** WHAT YOU SHOULD DO **
Write out every row below word for word, changing nothing.

Content starts

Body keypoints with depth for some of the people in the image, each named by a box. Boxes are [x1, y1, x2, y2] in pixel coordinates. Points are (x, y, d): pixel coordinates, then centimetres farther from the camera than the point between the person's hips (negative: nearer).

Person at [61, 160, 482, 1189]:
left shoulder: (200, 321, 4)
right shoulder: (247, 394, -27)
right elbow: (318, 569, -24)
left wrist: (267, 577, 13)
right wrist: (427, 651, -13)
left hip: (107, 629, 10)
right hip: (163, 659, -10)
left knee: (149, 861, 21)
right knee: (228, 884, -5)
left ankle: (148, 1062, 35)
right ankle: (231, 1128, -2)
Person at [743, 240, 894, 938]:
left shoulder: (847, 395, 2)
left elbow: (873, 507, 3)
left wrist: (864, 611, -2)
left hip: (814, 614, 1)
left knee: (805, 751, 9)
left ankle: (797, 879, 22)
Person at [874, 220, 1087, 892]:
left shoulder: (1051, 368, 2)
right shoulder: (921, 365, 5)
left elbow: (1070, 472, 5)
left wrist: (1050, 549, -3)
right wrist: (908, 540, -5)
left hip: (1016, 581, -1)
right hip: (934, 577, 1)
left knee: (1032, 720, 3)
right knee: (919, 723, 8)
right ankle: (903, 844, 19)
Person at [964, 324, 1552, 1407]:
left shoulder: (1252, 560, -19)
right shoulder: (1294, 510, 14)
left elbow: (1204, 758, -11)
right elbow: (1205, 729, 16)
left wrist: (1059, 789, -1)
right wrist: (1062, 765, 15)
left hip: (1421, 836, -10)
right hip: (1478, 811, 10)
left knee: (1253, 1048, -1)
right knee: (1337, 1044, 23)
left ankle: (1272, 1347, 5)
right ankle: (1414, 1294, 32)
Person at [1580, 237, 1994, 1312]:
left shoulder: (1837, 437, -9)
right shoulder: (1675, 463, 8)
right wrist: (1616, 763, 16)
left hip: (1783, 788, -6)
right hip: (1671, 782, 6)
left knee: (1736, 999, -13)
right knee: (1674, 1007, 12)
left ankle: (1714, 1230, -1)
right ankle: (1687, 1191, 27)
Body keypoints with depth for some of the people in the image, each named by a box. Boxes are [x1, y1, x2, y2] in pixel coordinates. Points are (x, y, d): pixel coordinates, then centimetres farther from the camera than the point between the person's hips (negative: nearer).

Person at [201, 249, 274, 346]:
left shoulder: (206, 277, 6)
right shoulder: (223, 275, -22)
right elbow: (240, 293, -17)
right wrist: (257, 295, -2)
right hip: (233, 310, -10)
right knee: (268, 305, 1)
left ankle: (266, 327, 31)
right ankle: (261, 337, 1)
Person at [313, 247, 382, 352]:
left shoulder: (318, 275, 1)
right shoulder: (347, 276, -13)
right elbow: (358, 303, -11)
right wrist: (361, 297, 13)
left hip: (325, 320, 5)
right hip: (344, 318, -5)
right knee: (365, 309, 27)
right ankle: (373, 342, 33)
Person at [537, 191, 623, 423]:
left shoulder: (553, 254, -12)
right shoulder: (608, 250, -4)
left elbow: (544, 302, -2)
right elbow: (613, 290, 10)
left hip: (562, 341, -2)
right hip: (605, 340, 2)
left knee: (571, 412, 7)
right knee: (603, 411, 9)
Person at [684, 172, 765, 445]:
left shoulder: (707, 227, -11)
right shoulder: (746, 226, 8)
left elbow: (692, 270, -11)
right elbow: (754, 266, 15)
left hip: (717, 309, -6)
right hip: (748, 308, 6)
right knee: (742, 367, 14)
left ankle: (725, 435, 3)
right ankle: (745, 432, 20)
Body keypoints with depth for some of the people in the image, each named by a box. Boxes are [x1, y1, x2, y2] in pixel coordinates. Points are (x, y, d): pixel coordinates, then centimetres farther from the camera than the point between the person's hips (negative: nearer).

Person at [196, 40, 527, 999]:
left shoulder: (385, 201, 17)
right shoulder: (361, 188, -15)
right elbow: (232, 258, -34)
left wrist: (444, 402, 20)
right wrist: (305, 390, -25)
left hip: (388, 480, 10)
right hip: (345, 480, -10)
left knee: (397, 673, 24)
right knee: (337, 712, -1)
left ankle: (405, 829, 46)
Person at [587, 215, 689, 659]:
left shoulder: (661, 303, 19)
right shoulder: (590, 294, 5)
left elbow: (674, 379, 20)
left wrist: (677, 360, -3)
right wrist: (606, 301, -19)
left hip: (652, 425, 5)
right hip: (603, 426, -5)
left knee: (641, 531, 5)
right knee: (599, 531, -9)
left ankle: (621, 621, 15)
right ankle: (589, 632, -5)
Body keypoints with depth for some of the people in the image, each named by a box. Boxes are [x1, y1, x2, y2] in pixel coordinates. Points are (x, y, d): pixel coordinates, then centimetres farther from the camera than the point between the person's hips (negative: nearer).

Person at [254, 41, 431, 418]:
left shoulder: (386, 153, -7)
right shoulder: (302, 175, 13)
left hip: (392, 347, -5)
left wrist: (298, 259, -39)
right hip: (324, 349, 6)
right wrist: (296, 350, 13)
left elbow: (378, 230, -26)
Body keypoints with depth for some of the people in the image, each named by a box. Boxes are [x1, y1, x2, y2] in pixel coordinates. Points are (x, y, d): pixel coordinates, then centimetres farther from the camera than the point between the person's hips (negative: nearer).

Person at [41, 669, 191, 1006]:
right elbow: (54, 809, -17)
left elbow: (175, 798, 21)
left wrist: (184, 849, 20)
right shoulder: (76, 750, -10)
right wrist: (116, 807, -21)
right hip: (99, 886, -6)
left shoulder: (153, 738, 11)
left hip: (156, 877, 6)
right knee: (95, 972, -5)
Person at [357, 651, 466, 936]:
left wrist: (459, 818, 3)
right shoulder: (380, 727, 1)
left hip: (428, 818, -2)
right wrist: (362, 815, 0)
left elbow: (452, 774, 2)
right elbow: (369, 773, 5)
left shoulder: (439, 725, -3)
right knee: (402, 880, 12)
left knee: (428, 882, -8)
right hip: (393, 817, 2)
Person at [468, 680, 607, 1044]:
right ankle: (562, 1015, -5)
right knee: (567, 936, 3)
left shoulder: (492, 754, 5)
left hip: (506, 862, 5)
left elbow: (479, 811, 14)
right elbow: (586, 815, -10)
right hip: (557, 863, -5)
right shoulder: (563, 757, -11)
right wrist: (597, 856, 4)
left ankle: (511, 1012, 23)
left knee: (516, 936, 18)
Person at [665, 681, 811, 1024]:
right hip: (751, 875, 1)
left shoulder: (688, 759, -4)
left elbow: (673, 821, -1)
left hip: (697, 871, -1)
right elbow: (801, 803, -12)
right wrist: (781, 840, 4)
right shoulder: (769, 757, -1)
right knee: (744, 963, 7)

Content ends

** OUTPUT OF THE EXERCISE **
Body keypoints with depth for some of the people in the image, each named by a box. Boxes are [x1, y1, x2, y2] in pixel coordinates. Points are (x, y, d): pixel coordinates, then centimetres farther from the camera than the point between the person's hips (negative: nearer).

Person at [61, 160, 482, 1189]:
left shoulder: (200, 321, 4)
right shoulder: (247, 394, -27)
right elbow: (318, 569, -24)
left wrist: (267, 577, 13)
right wrist: (427, 651, -13)
left hip: (107, 629, 10)
right hip: (163, 659, -10)
left knee: (149, 861, 21)
right knee: (228, 884, -5)
left ankle: (148, 1062, 35)
right ankle: (231, 1128, -2)
Person at [743, 240, 894, 938]:
left shoulder: (847, 395, 2)
left elbow: (873, 507, 3)
left wrist: (864, 611, -2)
left hip: (814, 614, 1)
left knee: (805, 751, 9)
left ankle: (797, 879, 22)
Person at [874, 220, 1087, 892]:
left shoulder: (1051, 368, 2)
right shoulder: (921, 365, 5)
left elbow: (1070, 472, 5)
left wrist: (1050, 549, -3)
right wrist: (908, 540, -5)
left hip: (1016, 581, -1)
right hip: (934, 577, 1)
left knee: (1032, 720, 3)
right knee: (919, 723, 8)
right ankle: (903, 844, 19)
Person at [964, 324, 1552, 1407]:
left shoulder: (1252, 560, -19)
right shoulder: (1294, 510, 14)
left elbow: (1204, 758, -11)
right elbow: (1205, 729, 16)
left wrist: (1059, 789, -1)
right wrist: (1062, 765, 15)
left hip: (1421, 836, -10)
right hip: (1478, 811, 10)
left knee: (1253, 1048, -1)
right knee: (1337, 1044, 23)
left ankle: (1272, 1347, 5)
right ankle: (1414, 1294, 32)
Person at [1580, 237, 1994, 1312]:
left shoulder: (1837, 437, -9)
right shoulder: (1675, 463, 8)
right wrist: (1616, 763, 16)
left hip: (1783, 788, -6)
right hip: (1671, 782, 6)
left knee: (1736, 999, -13)
right knee: (1674, 1007, 12)
left ankle: (1714, 1230, -1)
right ankle: (1687, 1191, 27)
Body keypoints with depth for some of the people in the image, each named by a box. Boxes are [x1, y1, x2, y2] in pixel coordinates. Points are (x, y, d): pixel coordinates, then centimetres farther from the camera than the point between the person's hips (negative: nearer).

Person at [201, 249, 274, 346]:
left shoulder: (206, 277, 6)
right shoulder: (223, 275, -22)
right elbow: (240, 293, -17)
right wrist: (257, 295, -2)
right hip: (233, 310, -10)
right knee: (268, 305, 1)
left ankle: (266, 327, 31)
right ankle: (261, 337, 1)
Person at [313, 247, 382, 352]:
left shoulder: (318, 275, 1)
right shoulder: (347, 276, -13)
right elbow: (358, 303, -11)
right wrist: (361, 297, 13)
left hip: (325, 320, 5)
right hip: (344, 318, -5)
right knee: (365, 309, 27)
right ankle: (373, 342, 33)
Person at [537, 191, 623, 423]:
left shoulder: (553, 254, -12)
right shoulder: (608, 250, -4)
left elbow: (544, 302, -2)
right elbow: (613, 290, 10)
left hip: (562, 341, -2)
right hip: (605, 340, 2)
left knee: (571, 412, 7)
right knee: (603, 411, 9)
Person at [684, 172, 765, 445]:
left shoulder: (707, 227, -11)
right shoulder: (746, 226, 8)
left elbow: (692, 270, -11)
right elbow: (754, 266, 15)
left hip: (717, 309, -6)
right hip: (748, 308, 6)
right knee: (742, 367, 14)
left ankle: (725, 435, 3)
right ankle: (745, 432, 20)
Body keypoints with depth for some of the people in the image, each named by a box. Boxes are [x1, y1, x2, y2] in pixel coordinates. Points are (x, y, d): pixel coordinates, then centimetres farther from the camera than the point between the person's hips (negative: nearer).

Person at [196, 40, 527, 999]:
left shoulder: (385, 201, 17)
right shoulder: (361, 188, -15)
right elbow: (232, 258, -34)
left wrist: (444, 402, 20)
right wrist: (305, 390, -25)
left hip: (388, 480, 10)
right hip: (345, 480, -10)
left knee: (397, 673, 24)
right knee: (337, 712, -1)
left ankle: (405, 829, 46)
Person at [587, 215, 689, 659]:
left shoulder: (661, 303, 19)
right shoulder: (590, 294, 5)
left elbow: (674, 379, 20)
left wrist: (677, 360, -3)
right wrist: (606, 301, -19)
left hip: (652, 425, 5)
right hip: (603, 426, -5)
left knee: (641, 531, 5)
right knee: (599, 531, -9)
left ankle: (621, 621, 15)
right ankle: (589, 632, -5)
Body keypoints with depth for some of the people in the image, each named by a box. Boxes are [x1, y1, x2, y2] in pixel coordinates. Points are (x, y, d): pixel coordinates, then centimetres farther from the camera than the point between the person's hips (negative: nearer).

Person at [254, 41, 431, 418]:
left shoulder: (386, 153, -7)
right shoulder: (302, 175, 13)
left hip: (392, 347, -5)
left wrist: (298, 259, -39)
right hip: (324, 349, 6)
right wrist: (296, 350, 13)
left elbow: (378, 230, -26)
Body keypoints with depth for some of the people in the image, each named by a box. Boxes are [x1, y1, x2, y2] in pixel coordinates. Points are (x, y, d): pixel coordinates, then centimetres farther from the camera than the point between the person's hips (negative: nearer).

Person at [41, 669, 191, 1006]:
right elbow: (54, 809, -17)
left elbow: (175, 798, 21)
left wrist: (184, 849, 20)
right shoulder: (76, 750, -10)
right wrist: (116, 807, -21)
right hip: (99, 886, -6)
left shoulder: (153, 738, 11)
left hip: (156, 877, 6)
right knee: (95, 972, -5)
Person at [357, 651, 466, 936]:
left wrist: (459, 818, 3)
right shoulder: (380, 727, 1)
left hip: (428, 818, -2)
right wrist: (362, 815, 0)
left elbow: (452, 774, 2)
right elbow: (369, 773, 5)
left shoulder: (439, 725, -3)
right knee: (402, 880, 12)
left knee: (428, 882, -8)
right hip: (393, 817, 2)
Person at [468, 680, 607, 1044]:
right ankle: (562, 1015, -5)
right knee: (567, 936, 3)
left shoulder: (492, 754, 5)
left hip: (506, 862, 5)
left elbow: (479, 811, 14)
right elbow: (586, 815, -10)
right hip: (557, 863, -5)
right shoulder: (563, 757, -11)
right wrist: (597, 856, 4)
left ankle: (511, 1012, 23)
left knee: (516, 936, 18)
Person at [665, 681, 811, 1024]:
right hip: (751, 875, 1)
left shoulder: (688, 759, -4)
left elbow: (673, 821, -1)
left hip: (697, 871, -1)
right elbow: (801, 803, -12)
right wrist: (781, 840, 4)
right shoulder: (769, 757, -1)
right knee: (744, 963, 7)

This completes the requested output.